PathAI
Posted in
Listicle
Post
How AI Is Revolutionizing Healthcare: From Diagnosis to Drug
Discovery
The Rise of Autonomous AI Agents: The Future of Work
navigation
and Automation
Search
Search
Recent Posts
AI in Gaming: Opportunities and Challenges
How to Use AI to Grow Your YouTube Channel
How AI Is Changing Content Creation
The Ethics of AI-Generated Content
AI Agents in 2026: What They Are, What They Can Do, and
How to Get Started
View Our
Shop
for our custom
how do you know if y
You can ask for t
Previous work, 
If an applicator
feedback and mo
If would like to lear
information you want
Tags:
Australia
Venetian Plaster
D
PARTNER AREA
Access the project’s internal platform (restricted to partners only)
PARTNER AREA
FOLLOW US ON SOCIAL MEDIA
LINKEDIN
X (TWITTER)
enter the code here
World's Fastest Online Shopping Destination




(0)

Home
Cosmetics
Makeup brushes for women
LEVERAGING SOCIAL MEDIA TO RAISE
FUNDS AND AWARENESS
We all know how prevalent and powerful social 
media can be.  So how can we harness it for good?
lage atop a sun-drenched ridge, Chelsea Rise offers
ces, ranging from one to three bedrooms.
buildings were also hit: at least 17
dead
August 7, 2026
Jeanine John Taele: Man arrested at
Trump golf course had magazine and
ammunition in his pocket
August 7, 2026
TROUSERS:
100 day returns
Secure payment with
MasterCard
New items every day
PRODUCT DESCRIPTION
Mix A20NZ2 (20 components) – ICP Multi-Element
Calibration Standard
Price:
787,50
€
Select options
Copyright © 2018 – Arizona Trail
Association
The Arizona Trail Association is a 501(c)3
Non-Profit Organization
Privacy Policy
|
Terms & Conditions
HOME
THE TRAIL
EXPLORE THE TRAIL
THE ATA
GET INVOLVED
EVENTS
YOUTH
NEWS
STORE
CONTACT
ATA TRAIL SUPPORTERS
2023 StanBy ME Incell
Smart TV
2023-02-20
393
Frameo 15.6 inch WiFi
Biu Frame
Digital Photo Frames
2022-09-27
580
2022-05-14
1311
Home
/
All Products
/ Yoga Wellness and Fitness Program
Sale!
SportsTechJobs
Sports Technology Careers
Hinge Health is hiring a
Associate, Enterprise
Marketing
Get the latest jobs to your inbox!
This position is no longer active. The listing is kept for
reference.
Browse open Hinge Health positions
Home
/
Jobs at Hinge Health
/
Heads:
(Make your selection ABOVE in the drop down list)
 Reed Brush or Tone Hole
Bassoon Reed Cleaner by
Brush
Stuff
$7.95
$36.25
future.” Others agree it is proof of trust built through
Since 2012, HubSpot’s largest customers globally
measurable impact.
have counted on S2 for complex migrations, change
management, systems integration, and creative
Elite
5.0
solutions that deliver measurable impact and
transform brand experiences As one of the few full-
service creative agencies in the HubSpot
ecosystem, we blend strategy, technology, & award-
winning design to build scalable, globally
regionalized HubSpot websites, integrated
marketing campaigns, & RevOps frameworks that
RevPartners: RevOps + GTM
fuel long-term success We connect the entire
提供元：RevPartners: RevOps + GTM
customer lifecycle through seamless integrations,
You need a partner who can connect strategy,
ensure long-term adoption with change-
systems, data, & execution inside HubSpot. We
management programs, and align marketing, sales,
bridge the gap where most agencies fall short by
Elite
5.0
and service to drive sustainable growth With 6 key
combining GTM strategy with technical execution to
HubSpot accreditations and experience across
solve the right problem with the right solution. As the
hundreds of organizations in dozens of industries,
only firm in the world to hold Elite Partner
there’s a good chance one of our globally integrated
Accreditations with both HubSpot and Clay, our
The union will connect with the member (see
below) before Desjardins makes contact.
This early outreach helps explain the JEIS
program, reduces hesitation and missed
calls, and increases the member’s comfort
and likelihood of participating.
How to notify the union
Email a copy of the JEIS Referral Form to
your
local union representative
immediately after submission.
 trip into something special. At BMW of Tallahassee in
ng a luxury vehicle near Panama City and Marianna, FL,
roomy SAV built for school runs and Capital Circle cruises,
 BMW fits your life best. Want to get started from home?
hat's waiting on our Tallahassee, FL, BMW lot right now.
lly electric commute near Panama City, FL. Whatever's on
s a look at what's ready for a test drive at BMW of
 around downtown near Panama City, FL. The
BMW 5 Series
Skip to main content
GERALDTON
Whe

□ □ □ □ □ □ □

Problem – Rewrite all the rows above, swapping "Panama City" for "Pensacola" wherever it appears and changing nothing else.

Answer to the exercise –
PathAI
Posted in
Listicle
Post
How AI Is Revolutionizing Healthcare: From Diagnosis to Drug
Discovery
The Rise of Autonomous AI Agents: The Future of Work
navigation
and Automation
Search
Search
Recent Posts
AI in Gaming: Opportunities and Challenges
How to Use AI to Grow Your YouTube Channel
How AI Is Changing Content Creation
The Ethics of AI-Generated Content
AI Agents in 2026: What They Are, What They Can Do, and
How to Get Started
View Our
Shop
for our custom
how do you know if y
You can ask for t
Previous work, 
If an applicator
feedback and mo
If would like to lear
information you want
Tags:
Australia
Venetian Plaster
D
PARTNER AREA
Access the project’s internal platform (restricted to partners only)
PARTNER AREA
FOLLOW US ON SOCIAL MEDIA
LINKEDIN
X (TWITTER)
enter the code here
World's Fastest Online Shopping Destination




(0)

Home
Cosmetics
Makeup brushes for women
LEVERAGING SOCIAL MEDIA TO RAISE
FUNDS AND AWARENESS
We all know how prevalent and powerful social 
media can be.  So how can we harness it for good?
lage atop a sun-drenched ridge, Chelsea Rise offers
ces, ranging from one to three bedrooms.
buildings were also hit: at least 17
dead
August 7, 2026
Jeanine John Taele: Man arrested at
Trump golf course had magazine and
ammunition in his pocket
August 7, 2026
TROUSERS:
100 day returns
Secure payment with
MasterCard
New items every day
PRODUCT DESCRIPTION
Mix A20NZ2 (20 components) – ICP Multi-Element
Calibration Standard
Price:
787,50
€
Select options
Copyright © 2018 – Arizona Trail
Association
The Arizona Trail Association is a 501(c)3
Non-Profit Organization
Privacy Policy
|
Terms & Conditions
HOME
THE TRAIL
EXPLORE THE TRAIL
THE ATA
GET INVOLVED
EVENTS
YOUTH
NEWS
STORE
CONTACT
ATA TRAIL SUPPORTERS
2023 StanBy ME Incell
Smart TV
2023-02-20
393
Frameo 15.6 inch WiFi
Biu Frame
Digital Photo Frames
2022-09-27
580
2022-05-14
1311
Home
/
All Products
/ Yoga Wellness and Fitness Program
Sale!
SportsTechJobs
Sports Technology Careers
Hinge Health is hiring a
Associate, Enterprise
Marketing
Get the latest jobs to your inbox!
This position is no longer active. The listing is kept for
reference.
Browse open Hinge Health positions
Home
/
Jobs at Hinge Health
/
Heads:
(Make your selection ABOVE in the drop down list)
 Reed Brush or Tone Hole
Bassoon Reed Cleaner by
Brush
Stuff
$7.95
$36.25
future.” Others agree it is proof of trust built through
Since 2012, HubSpot’s largest customers globally
measurable impact.
have counted on S2 for complex migrations, change
management, systems integration, and creative
Elite
5.0
solutions that deliver measurable impact and
transform brand experiences As one of the few full-
service creative agencies in the HubSpot
ecosystem, we blend strategy, technology, & award-
winning design to build scalable, globally
regionalized HubSpot websites, integrated
marketing campaigns, & RevOps frameworks that
RevPartners: RevOps + GTM
fuel long-term success We connect the entire
提供元：RevPartners: RevOps + GTM
customer lifecycle through seamless integrations,
You need a partner who can connect strategy,
ensure long-term adoption with change-
systems, data, & execution inside HubSpot. We
management programs, and align marketing, sales,
bridge the gap where most agencies fall short by
Elite
5.0
and service to drive sustainable growth With 6 key
combining GTM strategy with technical execution to
HubSpot accreditations and experience across
solve the right problem with the right solution. As the
hundreds of organizations in dozens of industries,
only firm in the world to hold Elite Partner
there’s a good chance one of our globally integrated
Accreditations with both HubSpot and Clay, our
The union will connect with the member (see
below) before Desjardins makes contact.
This early outreach helps explain the JEIS
program, reduces hesitation and missed
calls, and increases the member’s comfort
and likelihood of participating.
How to notify the union
Email a copy of the JEIS Referral Form to
your
local union representative
immediately after submission.
 trip into something special. At BMW of Tallahassee in
ng a luxury vehicle near Pensacola and Marianna, FL,
roomy SAV built for school runs and Capital Circle cruises,
 BMW fits your life best. Want to get started from home?
hat's waiting on our Tallahassee, FL, BMW lot right now.
lly electric commute near Pensacola, FL. Whatever's on
s a look at what's ready for a test drive at BMW of
 around downtown near Pensacola, FL. The
BMW 5 Series
Skip to main content
GERALDTON
Whe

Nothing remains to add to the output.